- AÇÃO PEDIDA 1
Responda com base no texto sobre a cozinha na mídia:
(a) Em que jornal Robert Redeker publicou o ensaio citado?
(b) O que o programa Master Chef incentiva em vez da colaboração?
(c) Que cozinha acaba de se tornar patrimônio mundial definido pela Unesco?
- AÇÃO PEDIDA 2
Copie fielmente o trecho do texto sobre a cozinha na mídia que começa em "Temos vivido por" e termina em "a sua cozinha.".

- TEXTO DE ORIGEM
06/11/2011

Cozinha hiper-midiática não é boa para a gastronomia

Questionamentos, venham de onde for, são sempre provocações à inteligência. Como a citação abaixo, de um ensaio que o filósofo Robert Redeker publicou recentemente no Le Monde (La cuisine dénaturée par sa surmédiatisation, 12.09.11).

Redeker não é exatamente o filósofo que aprecio. Em especial por sua posição anti-Islã. Mas, ao ver na TV o programa Master Chef, que incentiva a competição e não a colaboração, escreveu esse ensaio “com o fígado” e vale pensar sobre as suas palavras (tradução livre):

“"Master Chef"! "Um jantar quase perfeito!" A cozinha invade todos os dias o espaço público. Além desses, programas sobre a preparação de alimentos, centenas de blogs dedicados a esta atividade, florescem na web. Esse estranho fenômeno nos força a fazer duas perguntas: qual é o significado disso? Nossa sociedade não estaria dando muito espaço à cozinha?
(...)
Em "Master Chef" - assim como em "jantar quase perfeito" na M6 - TF1, não se valoriza a cozinha, mas a competição. Na verdade, transforma-se a cozinha num avatar do espectáculo desportivo para destruí-lo. Assim, como nos reality shows, "Master Chef" celebra o culto da concorrência, a lei do mais forte, desloca violentamente a atividade culinária para o universo da máxima bárbara: “o homem é o lobo do homem. "

Temos vivido por longo tempo sob a identidade propiciada pela religião e pela cultura. A religião embasa a identidade de uma civilização. Sua patrimonialização - a mortalha e o túmulo que são o patrimônio - assinalam a morte da religião como alfa e ômega da vida coletiva. Agora, é o patrimônio que se torna objeto de culto, e não mais Deus ou um profeta - nós visitamos as igrejas e os monastérios pela sua beleza, não para rezar.

A loucura coletiva pela cozinha prepara, a médio prazo, a sua morte pela patrimonialização (a cozinha francesa acaba de se tornar patrimônio mundial definido pela Unesco), substituindo a velha identidade entre o religioso e o cultural por uma nova identificação: aquela entre o culinário e o cultural. A identidade de uma civilização não é mais a religião; é a sua cozinha.

- DADOS FORNECIDOS
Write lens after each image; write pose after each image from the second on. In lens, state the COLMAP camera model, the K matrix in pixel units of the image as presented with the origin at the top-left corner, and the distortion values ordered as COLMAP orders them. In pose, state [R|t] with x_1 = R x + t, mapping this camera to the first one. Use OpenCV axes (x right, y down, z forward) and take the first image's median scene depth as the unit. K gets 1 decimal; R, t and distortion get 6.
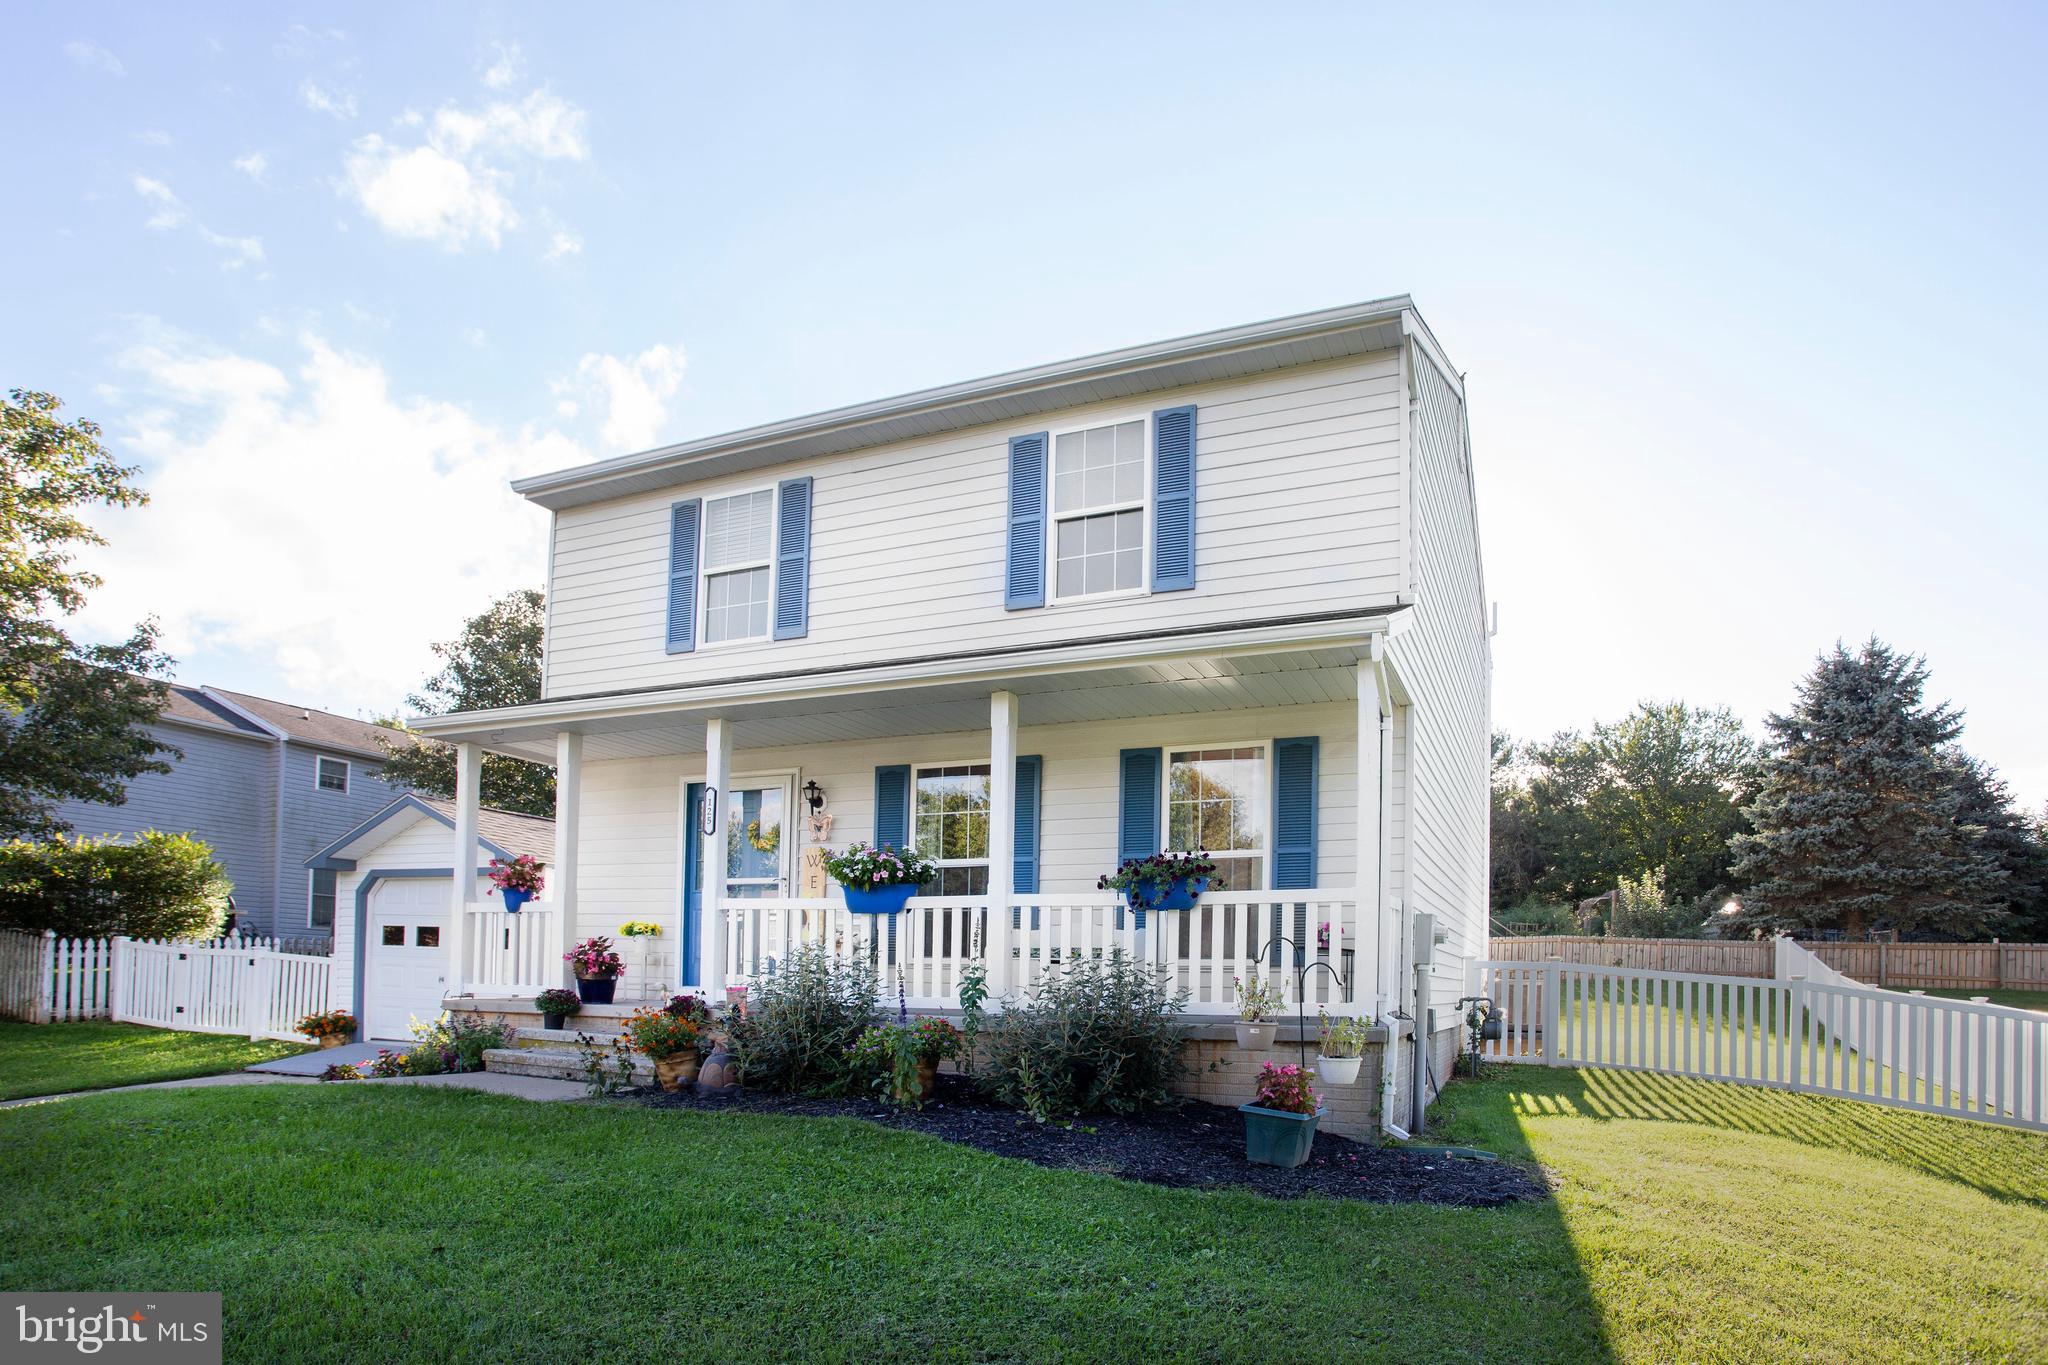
lens RADIAL K [[1009.7, 0, 1000.0], [0, 1009.7, 641.5], [0, 0, 1]] dist [-0.011683, -0.000310]
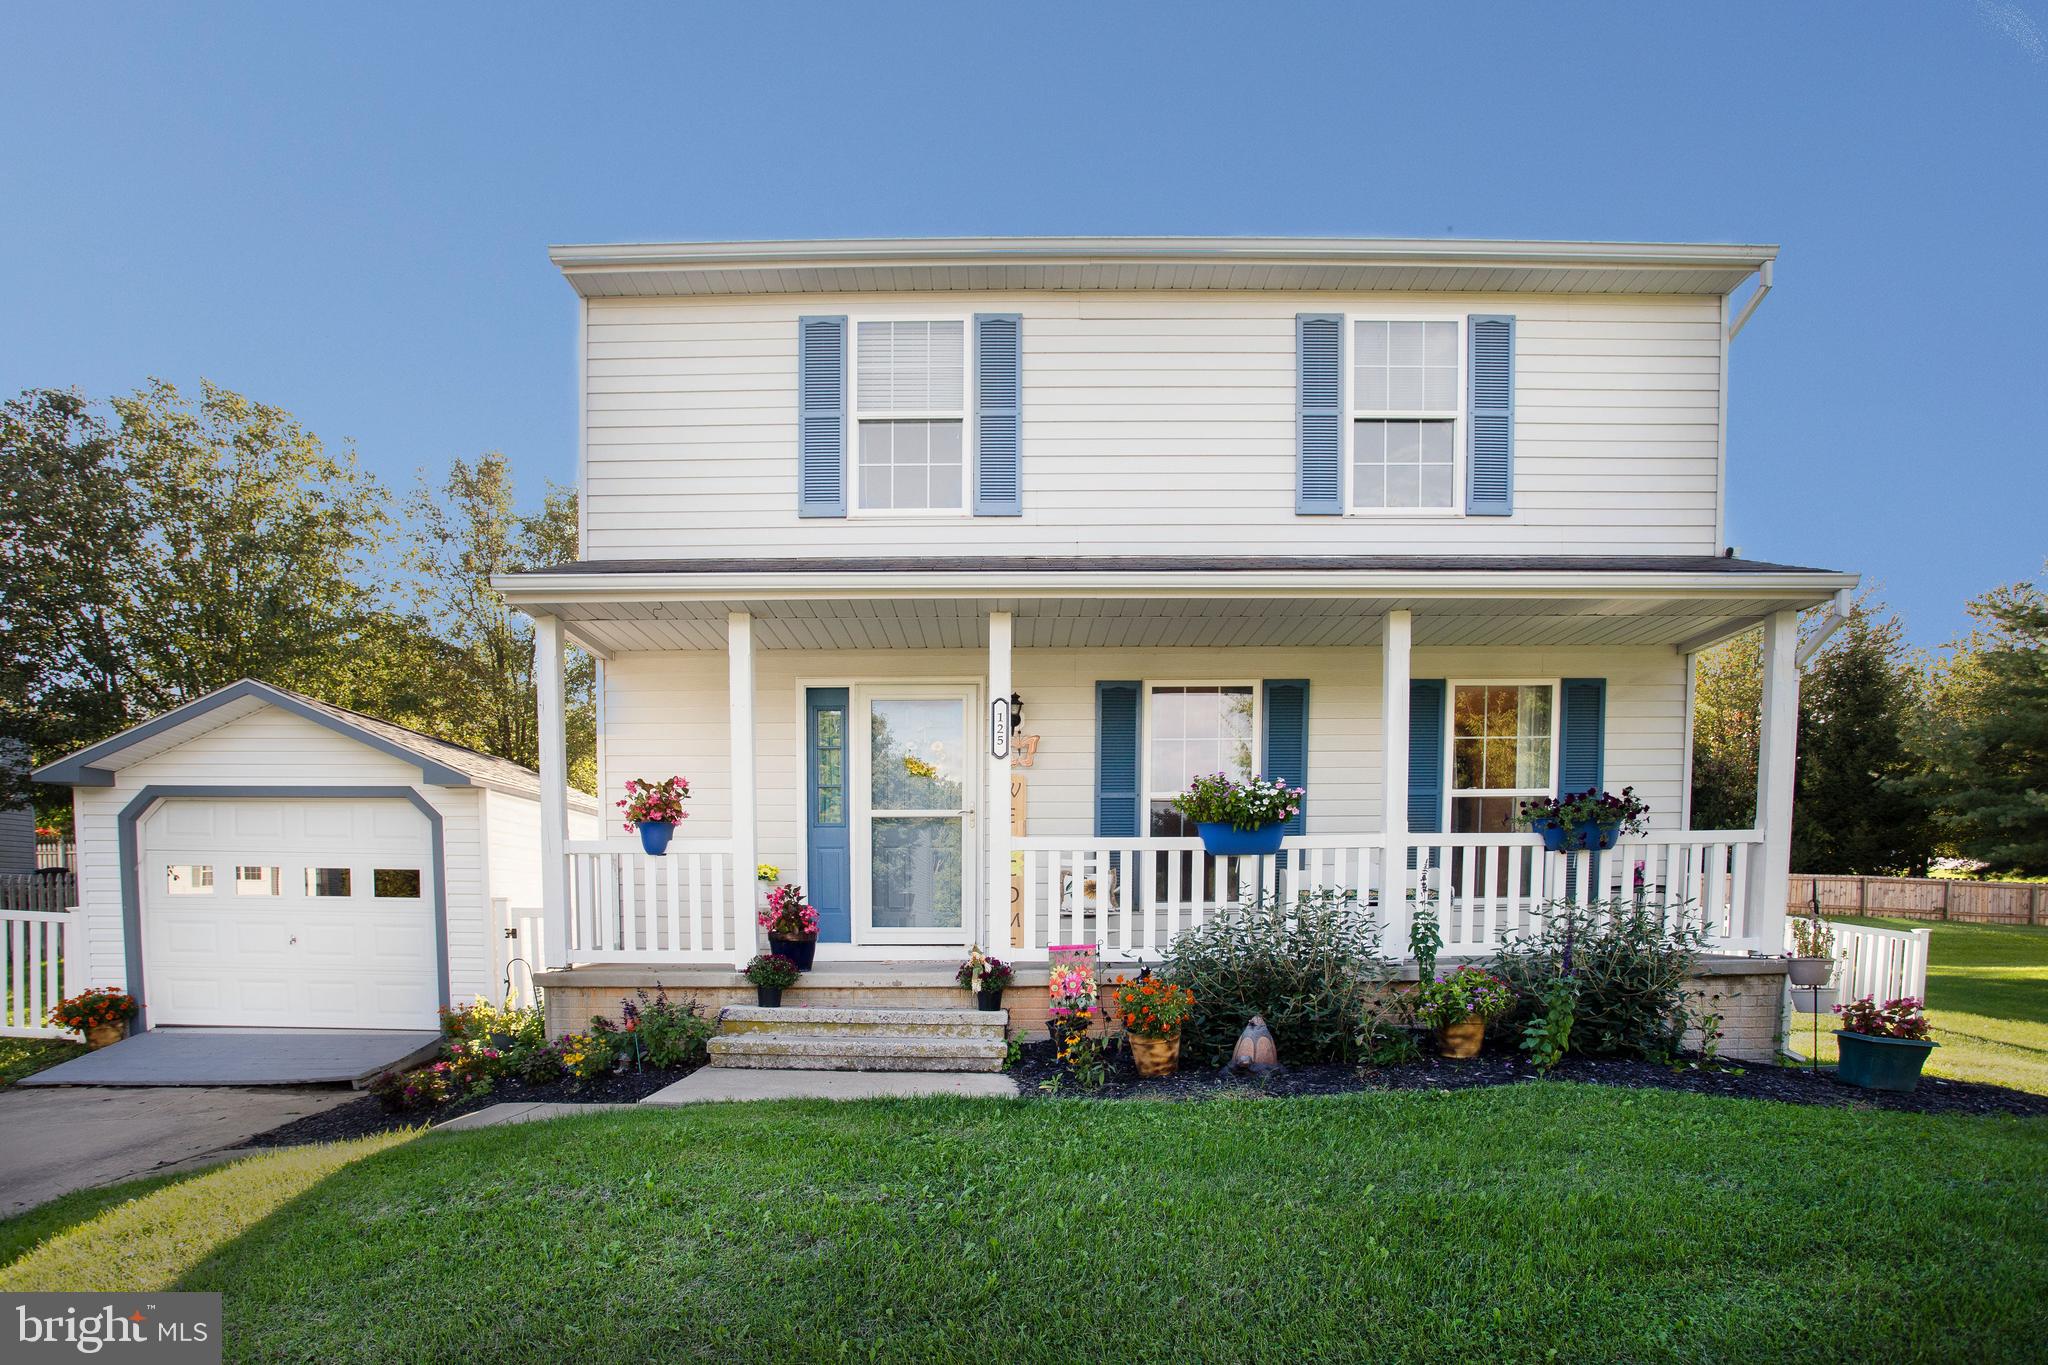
lens RADIAL K [[1039.1, 0, 1024.0], [0, 1039.1, 682.5], [0, 0, 1]] dist [-0.020041, 0.000406]
pose [[0.923785, 0.059779, 0.378217, -0.507974], [-0.100855, 0.990847, 0.089728, 0.053669], [-0.369391, -0.121035, 0.921358, 0.224967]]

- RESULTADO DO EXERCÍCIO 1
(a) No Le Monde.
(b) A competição.
(c) A cozinha francesa.

- RESULTADO DO EXERCÍCIO 2
Temos vivido por longo tempo sob a identidade propiciada pela religião e pela cultura. A religião embasa a identidade de uma civilização. Sua patrimonialização - a mortalha e o túmulo que são o patrimônio - assinalam a morte da religião como alfa e ômega da vida coletiva. Agora, é o patrimônio que se torna objeto de culto, e não mais Deus ou um profeta - nós visitamos as igrejas e os monastérios pela sua beleza, não para rezar.

A loucura coletiva pela cozinha prepara, a médio prazo, a sua morte pela patrimonialização (a cozinha francesa acaba de se tornar patrimônio mundial definido pela Unesco), substituindo a velha identidade entre o religioso e o cultural por uma nova identificação: aquela entre o culinário e o cultural. A identidade de uma civilização não é mais a religião; é a sua cozinha.